I've read the warnings, and I have been there.
Neighborhoods are much more closely knit than in the US and there is a stronger sense of community, which is why i don't understand safety being that problematic.Neighbors always get together and do things as a community.My in-laws know all the neighbors and get together with them frequently with no problems. It seems odd that things like burglary would be so bad.
Are people really burglarizing their neighbors houses or is it mostly outsiders sneaking into the neighborhoods? CDO seems to have a decent number of gated neighborhoods and they keep building new ones.how does that factor in?
Is there a bad drug epidemic in the Philippines? A lot of the problems in the Americas are drugs. A list was released recently of the 50 most dangerous cities in the world. Not even 1 city in the Philippines on the list. Mostly places in countries like Mexico and Brazil, where drugs are big business.
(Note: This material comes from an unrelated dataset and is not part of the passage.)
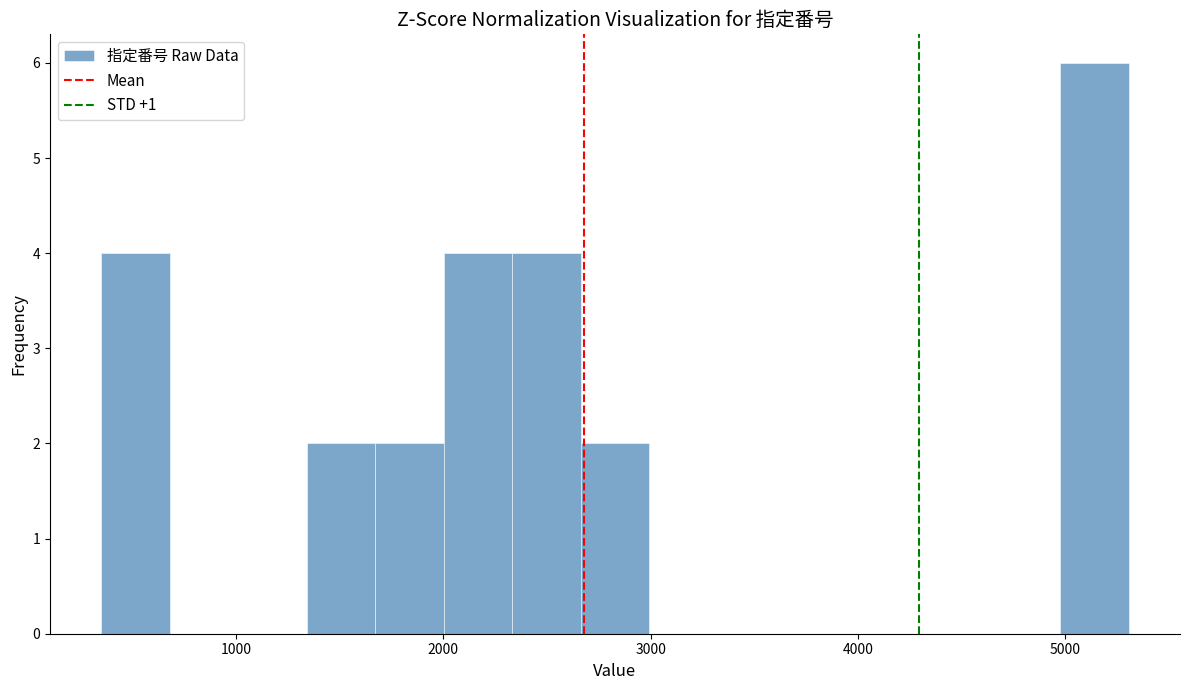

Read against the x-axis, roughly where is the centre of the tallest bar?

5100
I can imagine auto theft is very high, but these numbers are not available.Filipinos drive motorcycles more often than cars, and motorcycles are easier to steal.Probably a lot of assualts in downtown areas.The best I can find is "index crime" and its not brken down into specifics. In 2008, the index crime volume was 481 in CDO. In 2006, Milwaukee (population 596,000) reported about 7700 violent crimes, which do not include thefts (a category included under "index Crime" in the Philippines).
i'm not asking this out of fear, i'm asking just out of curiosity because I have a history in police, security/safety work and study this stuff just out of interest.


----------